### What the task requires
Repeat the records below exactly from the line containing "Picture 6: EM" to the line containing "Image 1: yz;", taking in both of those lines. Drop the pictures.

### Task input
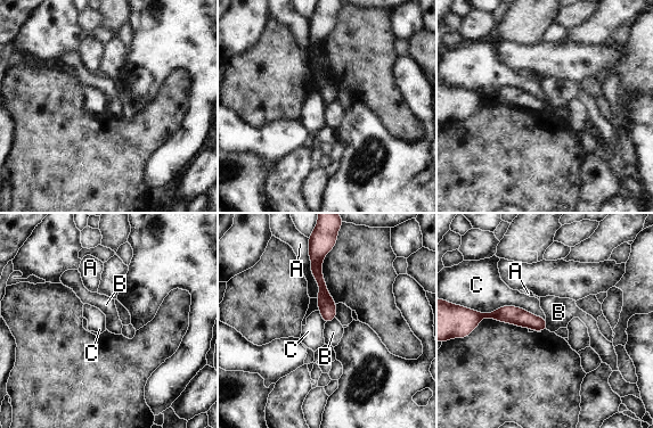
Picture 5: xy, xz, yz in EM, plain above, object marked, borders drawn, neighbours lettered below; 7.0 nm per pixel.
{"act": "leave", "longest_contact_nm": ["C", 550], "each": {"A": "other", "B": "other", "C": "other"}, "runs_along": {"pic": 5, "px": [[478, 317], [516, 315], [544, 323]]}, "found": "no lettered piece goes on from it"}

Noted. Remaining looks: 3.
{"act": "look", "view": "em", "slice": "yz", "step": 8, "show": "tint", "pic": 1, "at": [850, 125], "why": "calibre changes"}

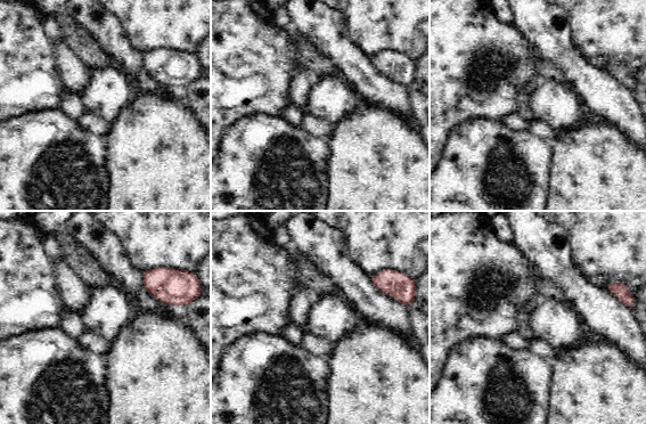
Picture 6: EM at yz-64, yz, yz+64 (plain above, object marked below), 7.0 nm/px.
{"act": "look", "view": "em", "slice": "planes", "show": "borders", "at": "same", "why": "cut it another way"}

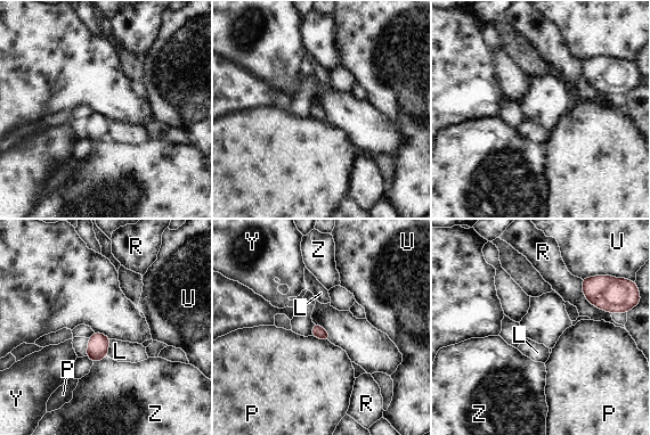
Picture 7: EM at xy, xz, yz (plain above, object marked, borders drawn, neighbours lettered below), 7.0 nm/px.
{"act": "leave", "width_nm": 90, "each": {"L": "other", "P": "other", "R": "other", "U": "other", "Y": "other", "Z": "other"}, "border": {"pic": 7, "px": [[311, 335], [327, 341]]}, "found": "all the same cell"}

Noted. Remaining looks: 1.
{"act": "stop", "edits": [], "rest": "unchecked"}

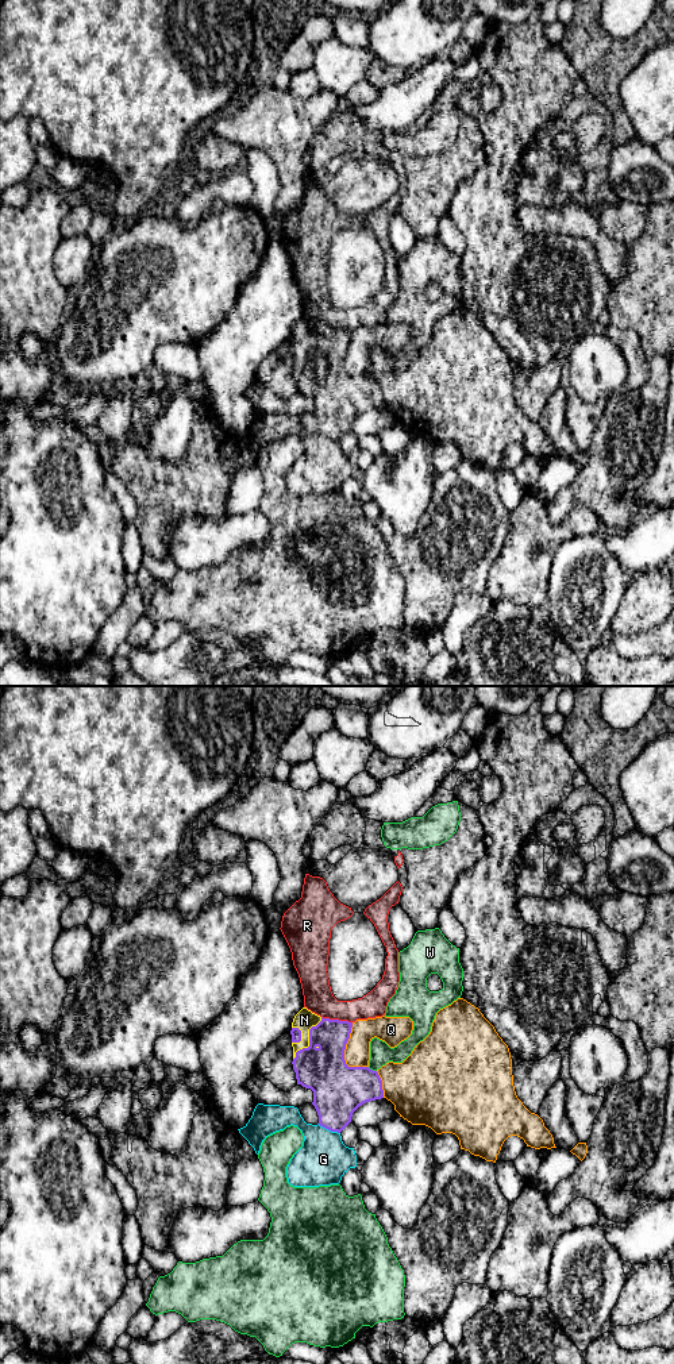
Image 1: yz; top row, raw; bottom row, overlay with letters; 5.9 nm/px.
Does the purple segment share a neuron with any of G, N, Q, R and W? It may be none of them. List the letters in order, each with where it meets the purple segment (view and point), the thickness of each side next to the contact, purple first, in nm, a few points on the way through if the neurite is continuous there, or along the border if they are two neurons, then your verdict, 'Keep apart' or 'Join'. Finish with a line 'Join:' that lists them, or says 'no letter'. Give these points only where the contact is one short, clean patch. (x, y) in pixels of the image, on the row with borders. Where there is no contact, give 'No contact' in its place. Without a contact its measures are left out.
==
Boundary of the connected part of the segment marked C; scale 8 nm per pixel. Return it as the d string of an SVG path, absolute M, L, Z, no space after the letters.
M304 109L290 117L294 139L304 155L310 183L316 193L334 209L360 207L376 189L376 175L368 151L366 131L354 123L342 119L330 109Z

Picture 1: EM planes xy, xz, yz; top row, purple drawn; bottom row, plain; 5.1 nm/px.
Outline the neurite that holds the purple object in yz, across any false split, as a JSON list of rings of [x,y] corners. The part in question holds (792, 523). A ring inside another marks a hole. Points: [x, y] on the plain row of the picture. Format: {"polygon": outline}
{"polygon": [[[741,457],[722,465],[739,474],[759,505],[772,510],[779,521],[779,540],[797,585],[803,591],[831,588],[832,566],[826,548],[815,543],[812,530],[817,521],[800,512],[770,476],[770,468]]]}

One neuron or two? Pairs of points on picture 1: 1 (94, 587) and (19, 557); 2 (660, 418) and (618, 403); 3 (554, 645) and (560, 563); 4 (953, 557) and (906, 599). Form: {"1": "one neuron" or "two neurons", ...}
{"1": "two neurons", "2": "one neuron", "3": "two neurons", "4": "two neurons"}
---
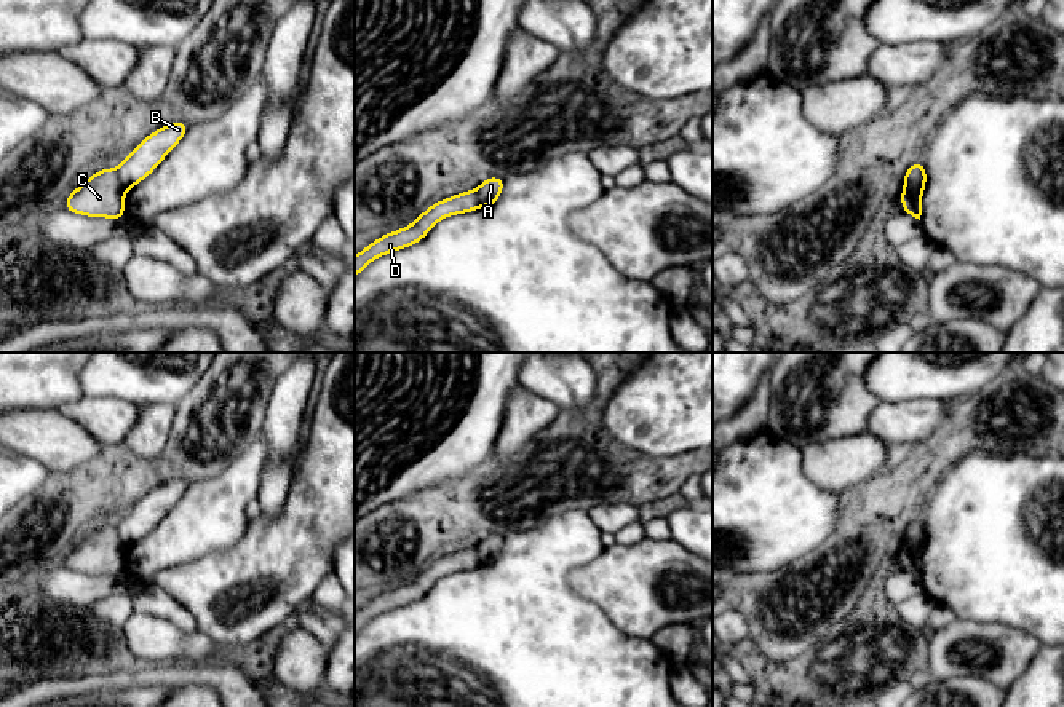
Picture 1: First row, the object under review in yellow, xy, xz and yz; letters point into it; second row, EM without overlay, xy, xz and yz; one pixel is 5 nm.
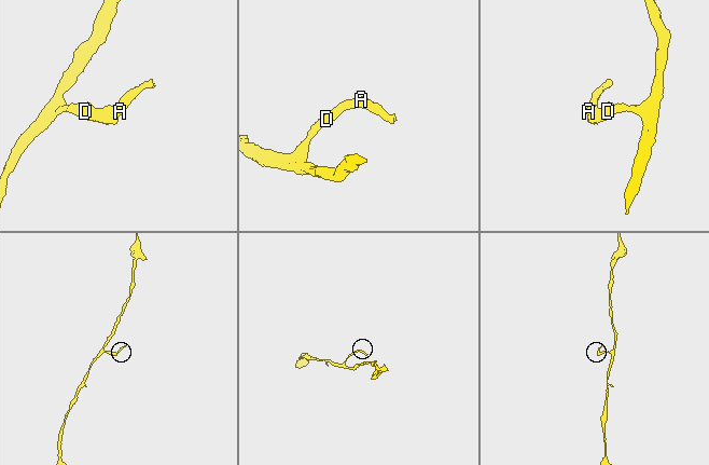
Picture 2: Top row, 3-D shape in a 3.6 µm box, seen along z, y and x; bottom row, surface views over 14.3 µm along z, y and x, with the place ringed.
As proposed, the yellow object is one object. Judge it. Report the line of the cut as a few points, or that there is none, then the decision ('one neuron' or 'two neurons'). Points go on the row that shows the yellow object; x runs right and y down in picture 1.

### Problem solution
Picture 6: EM at yz-64, yz, yz+64 (plain above, object marked below), 7.0 nm/px.
{"act": "look", "view": "em", "slice": "planes", "show": "borders", "at": "same", "why": "cut it another way"}

Picture 7: EM at xy, xz, yz (plain above, object marked, borders drawn, neighbours lettered below), 7.0 nm/px.
{"act": "leave", "width_nm": 90, "each": {"L": "other", "P": "other", "R": "other", "U": "other", "Y": "other", "Z": "other"}, "border": {"pic": 7, "px": [[311, 335], [327, 341]]}, "found": "all the same cell"}

Noted. Remaining looks: 1.
{"act": "stop", "edits": [], "rest": "unchecked"}

Image 1: yz; top row, raw; bottom row, overlay with letters; 5.9 nm/px.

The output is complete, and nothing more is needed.